A concentração de terras no Brasil tem raízes profundas. Desde o período colonial, o acesso à terra foi restrito e desigual, moldando um campo dominado por grandes propriedades e pouca mobilidade social.

O sistema de sesmarias, adotado pela Coroa Portuguesa, permitia a concessão de grandes áreas a poucos beneficiários, criando as bases dos latifúndios. Com o fim desse modelo e a independência do país, surgiram conflitos entre posseiros e grandes proprietários, agravando a insegurança jurídica no campo.

Lei de Terras de 1850: O Marco da Exclusão Rural

A promulgação da Lei de Terras de 1850 mudou definitivamente o acesso à terra no Brasil. Ao estabelecer a compra como única forma legal de obtenção de terras públicas, a legislação excluiu ex-escravizados, pequenos agricultores e imigrantes, que não tinham capital para adquirir propriedades.

Esse marco legal consolidou a concentração fundiária e reforçou o poder econômico dos grandes produtores, cujos reflexos ainda são sentidos na estrutura agrária atual.

Estatuto da Terra e os Caminhos da Reforma Agrária

Em 1964, surge o Estatuto da Terra, trazendo conceitos importantes como o módulo rural e a função social da propriedade. Apesar do discurso reformista, a política agrária do período priorizou a ocupação de novas fronteiras agrícolas, especialmente na Amazônia.
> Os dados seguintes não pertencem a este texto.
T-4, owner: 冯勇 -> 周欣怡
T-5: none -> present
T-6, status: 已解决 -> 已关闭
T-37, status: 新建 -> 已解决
Com a redemocratização, a reforma agrária ganhou força. A criação do Incra, do Plano Nacional de Reforma Agrária e, mais tarde, do Ministério do Desenvolvimento Agrário ampliou os assentamentos rurais. Entre 1995 e 2016, quase 1,3 milhão de famílias tiveram acesso à terra. Ainda assim, os resultados produtivos foram desiguais.
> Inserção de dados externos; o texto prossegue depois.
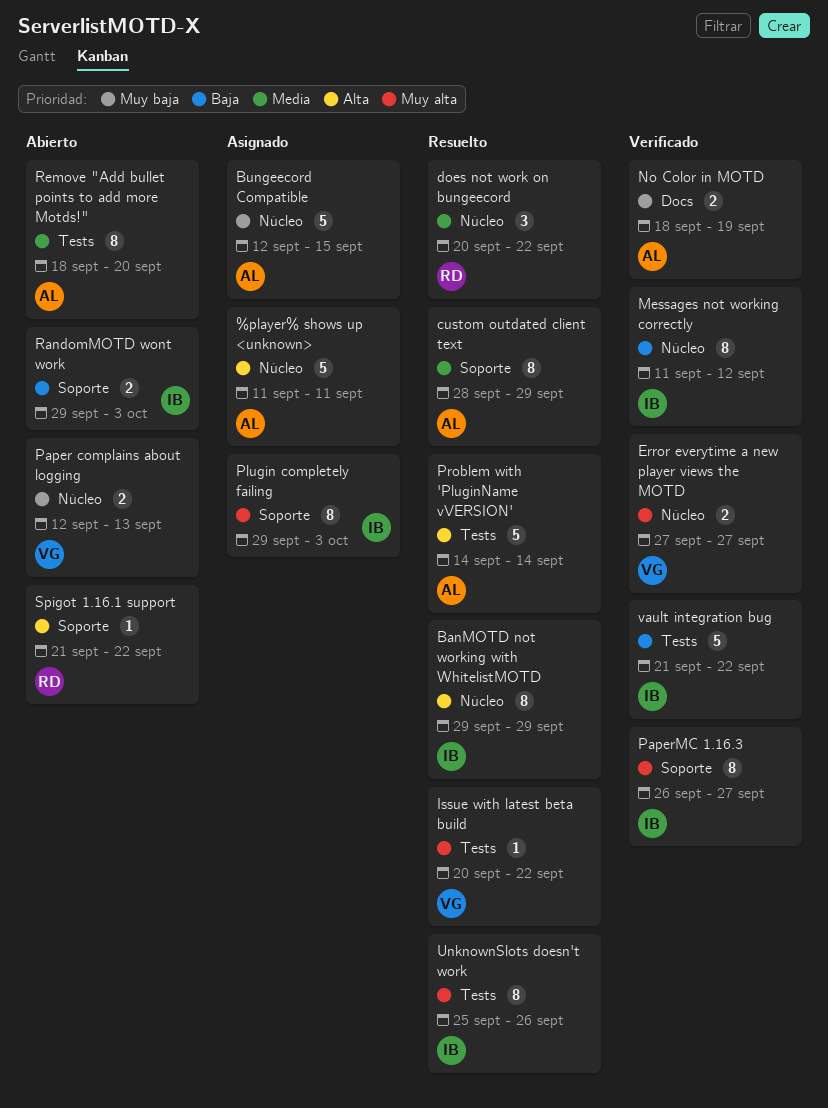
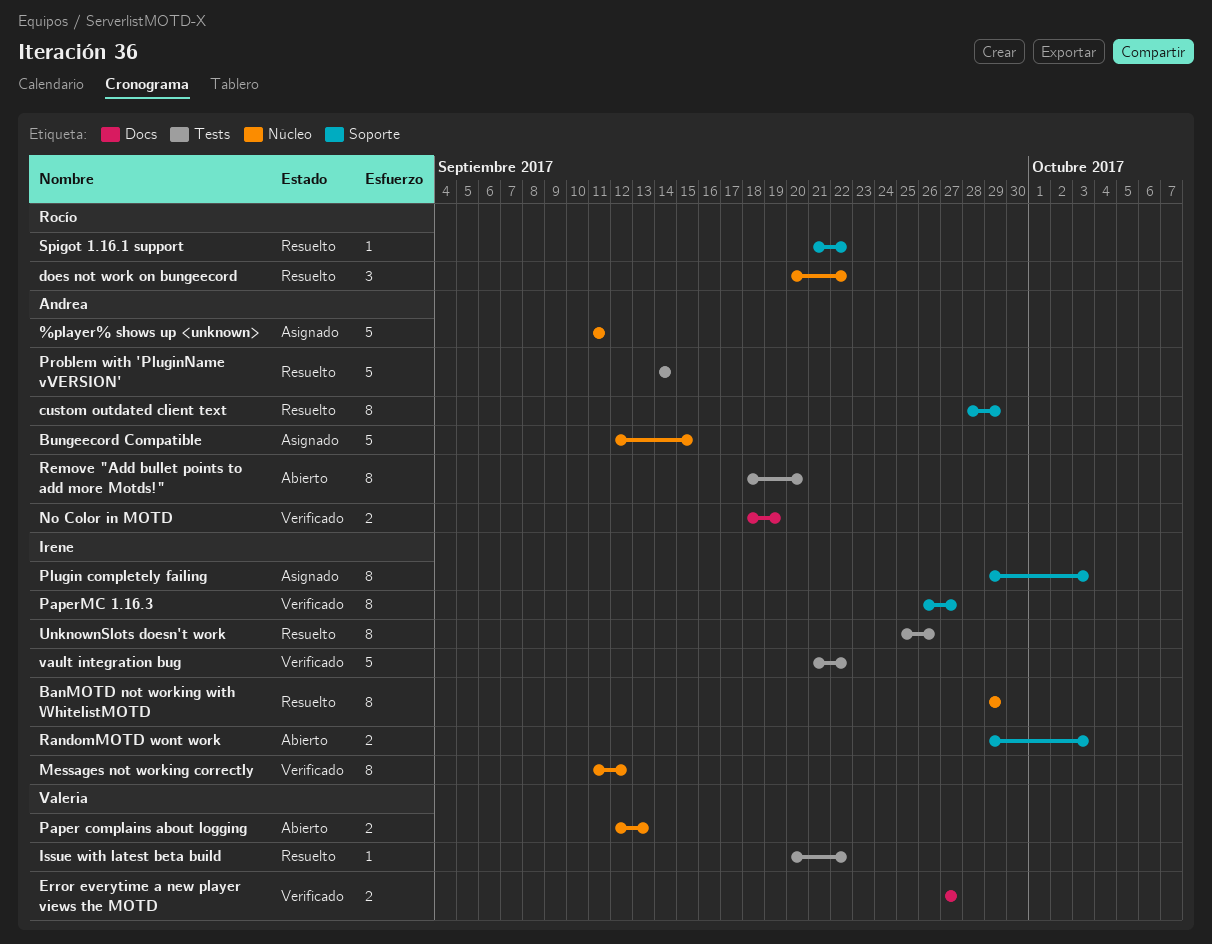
Error everytime a new player views the MOTD, label: Núcleo -> Docs
Spigot 1.16.1 support, status: Abierto -> Resuelto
Por Que Muitos Assentamentos Não Prosperam?

A experiência mostrou que a posse da terra, isoladamente, não garante renda nem qualidade de vida. Os principais entraves enfrentados pelos assentamentos rurais incluem:

Desigualdade no Acesso ao Crédito

Regiões com maior área assentada, como Norte e Nordeste, recebem uma parcela reduzida do crédito rural. Já o Sul, com menos área, concentra a maior parte dos investimentos. Isso demonstra que capital, tecnologia e gestão são mais determinantes do que o tamanho da terra.

Baixa Escolaridade e Falta de Assistência Técnica

A produtividade rural está diretamente ligada à capacitação do produtor. No entanto, grande parte dos assentados possui baixa escolaridade e pouco acesso à assistência técnica e extensão rural, dificultando a adoção de práticas modernas de manejo e gestão.

Assistência Técnica: O Fator Que Decide o Sucesso no Campo

Para que um assentamento se torne economicamente viável, ele precisa funcionar como uma empresa rural estruturada. Isso exige três pilares fundamentais:

  • Capacitação gerencial, para planejar, investir e comercializar corretamente
  • Tecnologia e inovação, com uso adequado de insumos, genética e manejo do solo
  • Políticas públicas eficientes, que conectem o pequeno produtor ao crédito, como o Pronaf, e à assistência técnica contínua

Sem esse suporte, o assentado permanece preso à produção de subsistência, distante do dinamismo do agronegócio brasileiro.

O Novo Sentido da Reforma Agrária no Brasil

No século XXI, a reforma agrária precisa ser repensada. O foco deve sair da simples redistribuição de terras e avançar para a inclusão produtiva, com geração de renda, segurança alimentar e desenvolvimento regional.

Integrar os assentamentos às cadeias produtivas, ao cooperativismo e às tecnologias agrícolas é o caminho para tornar a política agrária mais eficiente e sustentável.

Conclusão: Terra é o Começo, Não o Fim

A questão agrária brasileira não se resolve apenas com títulos de propriedade. O verdadeiro sucesso da reforma agrária depende de um pacote completo de políticas públicas, que inclua crédito, infraestrutura, educação rural e, sobretudo, assistência técnica de qualidade.

Somente assim os assentamentos poderão sair da margem econômica e se tornar protagonistas no desenvolvimento do campo brasileiro.